Drew Peterson's Son to Graduate Valedictorian
Son Tom Peterson thrives, despite death of mother, father's murder charges.
March 21, 2011— -- Tom Peterson has surpassed all conventional odds. He endured the trauma of his mother's death, then accusations that his father killed her.
In June, the 18-year-old Peterson will graduate first in his class of 817 students as valedictorian at Bolingbrook High School in Illinois.
He is the son of Drew Peterson -- the man accused of murdering two of his four wives, including Tom's mother, Kathleen Salvio.
Tom has maintained a GPA above 4.0 and hopes to study neuroscience at Harvard University, among other elite colleges, according to an interview in the Chicago Tribune.
Tom Peterson was 11 when his mom was found dead in an empty bathtub at their Bolingbrook home in 2004, just before his parents' divorce was finalized.

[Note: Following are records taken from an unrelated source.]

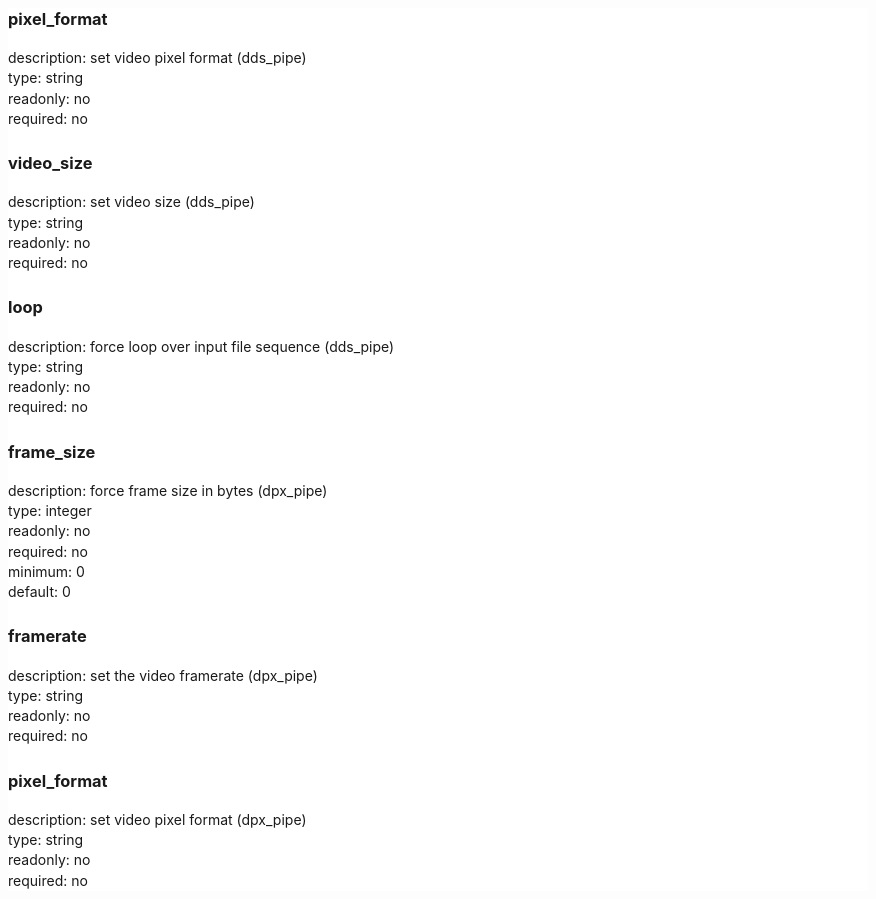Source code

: ### pixel_format

  
description:
set video pixel format (dds_pipe)  
type: string  
readonly: no  
required: no  

### video_size

  
description:
set video size (dds_pipe)  
type: string  
readonly: no  
required: no  

### loop

  
description:
force loop over input file sequence (dds_pipe)  
type: string  
readonly: no  
required: no  

### frame_size

  
description:
force frame size in bytes (dpx_pipe)  
type: integer  
readonly: no  
required: no  
minimum: 0  
default: 0  

### framerate

  
description:
set the video framerate (dpx_pipe)  
type: string  
readonly: no  
required: no  

### pixel_format

  
description:
set video pixel format (dpx_pipe)  
type: string  
readonly: no  
required: no  
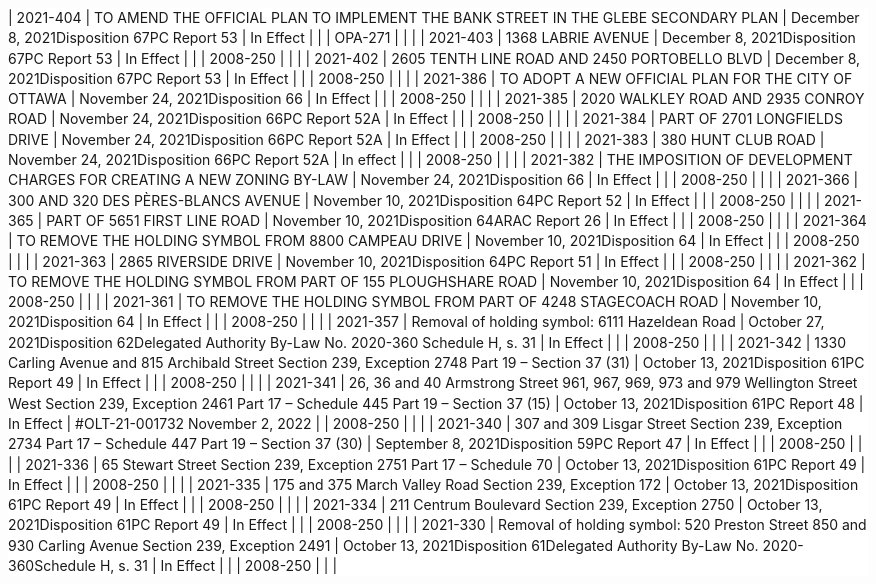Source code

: | 2021-404 | TO AMEND THE OFFICIAL PLAN TO IMPLEMENT THE BANK STREET IN THE GLEBE SECONDARY PLAN | December 8, 2021Disposition 67PC Report 53 | In Effect |  |  | OPA-271 |  |  |
| 2021-403 | 1368 LABRIE AVENUE | December 8, 2021Disposition 67PC Report 53 | In Effect |  |  | 2008-250 |  |  |
| 2021-402 | 2605 TENTH LINE ROAD AND 2450 PORTOBELLO BLVD | December 8, 2021Disposition 67PC Report 53 | In Effect |  |  | 2008-250 |  |  |
| 2021-386 | TO ADOPT A NEW OFFICIAL PLAN FOR THE CITY OF OTTAWA | November 24, 2021Disposition 66 | In Effect |  |  | 2008-250 |  |  |
| 2021-385 | 2020 WALKLEY ROAD AND 2935 CONROY ROAD | November 24, 2021Disposition 66PC Report 52A | In Effect |  |  | 2008-250 |  |  |
| 2021-384 | PART OF 2701 LONGFIELDS DRIVE | November 24, 2021Disposition 66PC Report 52A | In Effect |  |  | 2008-250 |  |  |
| 2021-383 | 380 HUNT CLUB ROAD | November 24, 2021Disposition 66PC Report 52A | In effect |  |  | 2008-250 |  |  |
| 2021-382 | THE IMPOSITION OF DEVELOPMENT CHARGES FOR CREATING A NEW ZONING BY-LAW | November 24, 2021Disposition 66 | In Effect |  |  | 2008-250 |  |  |
| 2021-366 | 300 AND 320 DES PÈRES-BLANCS AVENUE | November 10, 2021Disposition 64PC Report 52 | In Effect |  |  | 2008-250 |  |  |
| 2021-365 | PART OF 5651 FIRST LINE ROAD | November 10, 2021Disposition 64ARAC Report 26 | In Effect |  |  | 2008-250 |  |  |
| 2021-364 | TO REMOVE THE HOLDING SYMBOL FROM 8800 CAMPEAU DRIVE | November 10, 2021Disposition 64 | In Effect |  |  | 2008-250 |  |  |
| 2021-363 | 2865 RIVERSIDE DRIVE | November 10, 2021Disposition 64PC Report 51 | In Effect |  |  | 2008-250 |  |  |
| 2021-362 | TO REMOVE THE HOLDING SYMBOL FROM PART OF 155 PLOUGHSHARE ROAD | November 10, 2021Disposition 64 | In Effect |  |  | 2008-250 |  |  |
| 2021-361 | TO REMOVE THE HOLDING SYMBOL FROM PART OF 4248 STAGECOACH ROAD | November 10, 2021Disposition 64 | In Effect |  |  | 2008-250 |  |  |
| 2021-357 | Removal of holding symbol:
			6111 Hazeldean Road | October 27, 2021Disposition 62Delegated Authority By-Law No. 2020-360 Schedule H, s. 31 | In Effect |  |  | 2008-250 |  |  |
| 2021-342 | 1330 Carling Avenue and 815 Archibald Street
			Section 239, Exception 2748
			Part 19 – Section 37 (31) | October 13, 2021Disposition 61PC Report 49 | In Effect |  |  | 2008-250 |  |  |
| 2021-341 | 26, 36 and 40 Armstrong Street
			961, 967, 969, 973 and 979 Wellington Street West
			Section 239, Exception 2461
			Part 17 – Schedule 445
			Part 19 – Section 37 (15) | October 13, 2021Disposition 61PC Report 48 | In Effect | #OLT-21-001732 November 2, 2022 |  | 2008-250 |  |  |
| 2021-340 | 307 and 309 Lisgar Street
			Section 239, Exception 2734
			Part 17 – Schedule 447
			Part 19 – Section 37 (30) | September 8, 2021Disposition 59PC Report 47 | In Effect |  |  | 2008-250 |  |  |
| 2021-336 | 65 Stewart Street
			Section 239, Exception 2751
			Part 17 – Schedule 70 | October 13, 2021Disposition 61PC Report 49 | In Effect |  |  | 2008-250 |  |  |
| 2021-335 | 175 and 375 March Valley Road
			Section 239, Exception 172 | October 13, 2021Disposition 61PC Report 49 | In Effect |  |  | 2008-250 |  |  |
| 2021-334 | 211 Centrum Boulevard
			Section 239, Exception 2750 | October 13, 2021Disposition 61PC Report 49 | In Effect |  |  | 2008-250 |  |  |
| 2021-330 | Removal of holding symbol:
			520 Preston Street
			850 and 930 Carling Avenue
			Section 239, Exception 2491 | October 13, 2021Disposition 61Delegated Authority
			By-Law No. 2020-360Schedule H, s. 31 | In Effect |  |  | 2008-250 |  |  |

He has said he believes she died of an accidental drowning.
His father, now 57, is awaiting trial. Drew Peterson is also the prime suspect in the disappearance of his later wife, Stacey Peterson.
"After she died, it was by far the worst moment in my life," Tom told the Tribune. "I realized life was not the fairy tale I thought it was. So, after that, nothing really seemed to affect me emotionally, I guess. That's, honestly, how I'm getting through all this, just because nothing could have been worse than that."
"We do see resilience like this," said Christine Courtois, a counseling psychologist from Washington, D.C., who specializes in children who have survived trauma. "I have seen in my case load, people who compensated for terrible things that happened to them and even have drawn inspiration."
"There are different trajectories that come out of people with bad childhoods," said Courtois.
Tom Peterson tells the newspaper that he scores "off the chart" on psychological stress quizzes -- the product of a divorce and loss of a parent, not to mention alleged murder.
"I felt like, 'Wow, I must be a wreck right now," he said. "I must be an emotional disaster,' you know?"